**Цитируемый отрывок:**
-----

Марина Влади с раздражением заметила: «Пробовал на роль Матери меня, а взял неизвестную актрису». Еще больше, чем Влади, появление «какой-то Тереховой» взбесило Ларису, претендовавшую на эту роль и уже видевшую в красивой актрисе потенциальную соблазнительницу ее мужа. Ненависть вспыхнула ярким пламенем с первого же дня. Тем более что «неизвестная актриса» поражала точным попаданием в образ и явно устраивала режиссера. Он светился вдохновением за камерой, снимая крупные планы Тереховой (потом их вырежут). Ее блистательное презрение к богатой соседке и унижение вынужденной продажей сережек пронизывало каждый вздох, каждую черту лица, которое так и просилось быть запечатленным.
— Хорошо, — хвалил Андрей, не смея расширить комплимент под ненавидящим оком Ларисы, ведь это ей он дал роль разжиревшей сквалыги, покупающей у бедной соседки сережки — единственную ценную вещь («Да еще все волосы велел под косынку упрятать!» — жаловалась Лариса).
Эпизод убийства петуха точно расставил акценты между двумя женщинами. Бойкая хозяйка дома (Лариса) зло насмехается над ужасом Матери перед убийством птицы:
— В Москве-то небось убитых ели… Вот что значат наши женские слабости. Может, если вы не можете, тогда Алешу попросим?
— Нет. Зачем же Алешу, я сама, — Маргарита взяла топор.
Отступать нельзя. Топор в руке, рядом человек с мешком петухов тихо спрашивает:
— Вы действительно будете их рубить?
— Нет. Не буду! — категорически заявляет Терехова.
Тарковский выглядывает из-за камеры:
— Как это не будешь? А что с тобой случится?
— Меня стошнит…
— Очень хорошо! Снимаем!
Терехова встает и на подгибающихся ногах выходит из кадра. Говорит, не оборачиваясь:
— И вообще я считаю, если снял «Рублева», больше можно ничего не снимать.
— Та-а-ак… выключили свет! — и к Рите: — Выйдем, поговорим…
Вышли на солнышко. Закурили за елками. Андрей кипел возмущением. Наконец, стараясь быть предельно спокойным, отчетливо выговорил:
— Да будет тебе известно, я сейчас снимаю свой лучший фильм!
Рита посмотрела в лицо с жестко очерченными складками. Под кожей ходили желваки.
— Все равно — нет, — и ушла в сторону поля.
В дневнике Тарковский запишет: «Сегодня случилась катастрофа — Рита отказалась резать голову петуху. Но я и сам чувствую, что здесь что-то не то..»

-----

**Строки данных:**
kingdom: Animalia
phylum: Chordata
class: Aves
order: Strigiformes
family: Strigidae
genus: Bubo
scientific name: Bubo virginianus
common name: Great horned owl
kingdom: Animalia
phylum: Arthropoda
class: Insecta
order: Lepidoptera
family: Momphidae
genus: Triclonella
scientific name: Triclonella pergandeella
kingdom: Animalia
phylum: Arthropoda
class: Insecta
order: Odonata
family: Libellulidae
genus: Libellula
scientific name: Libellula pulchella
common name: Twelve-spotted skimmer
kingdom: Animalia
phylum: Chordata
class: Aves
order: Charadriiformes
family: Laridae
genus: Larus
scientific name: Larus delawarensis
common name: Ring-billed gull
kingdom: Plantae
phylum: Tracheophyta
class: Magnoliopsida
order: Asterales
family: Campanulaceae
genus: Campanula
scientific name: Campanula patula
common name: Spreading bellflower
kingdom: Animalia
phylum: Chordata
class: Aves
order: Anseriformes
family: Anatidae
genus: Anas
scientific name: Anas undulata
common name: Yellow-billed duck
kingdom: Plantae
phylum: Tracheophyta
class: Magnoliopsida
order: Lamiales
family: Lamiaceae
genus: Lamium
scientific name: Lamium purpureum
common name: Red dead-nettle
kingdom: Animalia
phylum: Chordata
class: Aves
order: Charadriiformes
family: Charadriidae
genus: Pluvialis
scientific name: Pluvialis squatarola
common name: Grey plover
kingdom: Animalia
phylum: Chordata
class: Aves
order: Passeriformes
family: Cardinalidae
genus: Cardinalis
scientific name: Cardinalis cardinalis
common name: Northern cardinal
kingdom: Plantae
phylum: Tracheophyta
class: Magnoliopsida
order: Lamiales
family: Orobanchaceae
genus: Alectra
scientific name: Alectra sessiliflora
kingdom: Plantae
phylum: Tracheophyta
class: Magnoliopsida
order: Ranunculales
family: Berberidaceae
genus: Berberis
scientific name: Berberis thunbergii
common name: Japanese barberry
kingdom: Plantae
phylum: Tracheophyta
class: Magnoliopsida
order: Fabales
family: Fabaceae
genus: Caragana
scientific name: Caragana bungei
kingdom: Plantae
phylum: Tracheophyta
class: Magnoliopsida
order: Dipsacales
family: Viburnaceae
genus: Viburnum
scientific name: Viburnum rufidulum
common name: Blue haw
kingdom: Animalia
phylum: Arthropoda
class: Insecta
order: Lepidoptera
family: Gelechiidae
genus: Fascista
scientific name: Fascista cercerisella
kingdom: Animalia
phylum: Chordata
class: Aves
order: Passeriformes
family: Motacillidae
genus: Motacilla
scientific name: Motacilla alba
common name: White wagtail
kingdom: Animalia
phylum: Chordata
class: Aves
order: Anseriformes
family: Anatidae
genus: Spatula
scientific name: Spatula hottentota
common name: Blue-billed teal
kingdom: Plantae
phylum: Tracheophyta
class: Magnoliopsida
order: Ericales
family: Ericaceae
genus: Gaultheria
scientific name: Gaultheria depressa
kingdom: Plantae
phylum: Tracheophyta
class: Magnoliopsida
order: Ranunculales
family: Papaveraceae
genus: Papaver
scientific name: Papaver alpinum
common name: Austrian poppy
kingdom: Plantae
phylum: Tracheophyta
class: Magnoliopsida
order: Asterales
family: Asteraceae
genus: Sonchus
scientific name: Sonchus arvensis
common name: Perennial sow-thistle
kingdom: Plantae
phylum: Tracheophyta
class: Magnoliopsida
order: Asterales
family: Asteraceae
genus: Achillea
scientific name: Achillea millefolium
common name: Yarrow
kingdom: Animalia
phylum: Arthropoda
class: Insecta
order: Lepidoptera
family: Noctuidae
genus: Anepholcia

-----

**Задания:**
**A.** Воспроизведите дословно участок отрывка о съемках от «Тарковский выглядывает из-за» до «в сторону поля.» включительно.
**B.** Выпишите из отрывка о съемках все фрагменты, заключенные в кавычки-ёлочки, в порядке их появления.

**Ответы по заданиям:**
**A.**
Тарковский выглядывает из-за камеры:
— Как это не будешь? А что с тобой случится?
— Меня стошнит…
— Очень хорошо! Снимаем!
Терехова встает и на подгибающихся ногах выходит из кадра. Говорит, не оборачиваясь:
— И вообще я считаю, если снял «Рублева», больше можно ничего не снимать.
— Та-а-ак… выключили свет! — и к Рите: — Выйдем, поговорим…
Вышли на солнышко. Закурили за елками. Андрей кипел возмущением. Наконец, стараясь быть предельно спокойным, отчетливо выговорил:
— Да будет тебе известно, я сейчас снимаю свой лучший фильм!
Рита посмотрела в лицо с жестко очерченными складками. Под кожей ходили желваки.
— Все равно — нет, — и ушла в сторону поля.

**B.**
1. Пробовал на роль Матери меня, а взял неизвестную актрису
2. какой-то Тереховой
3. неизвестная актриса
4. Да еще все волосы велел под косынку упрятать!
5. Рублева
6. Сегодня случилась катастрофа — Рита отказалась резать голову петуху. Но я и сам чувствую, что здесь что-то не то..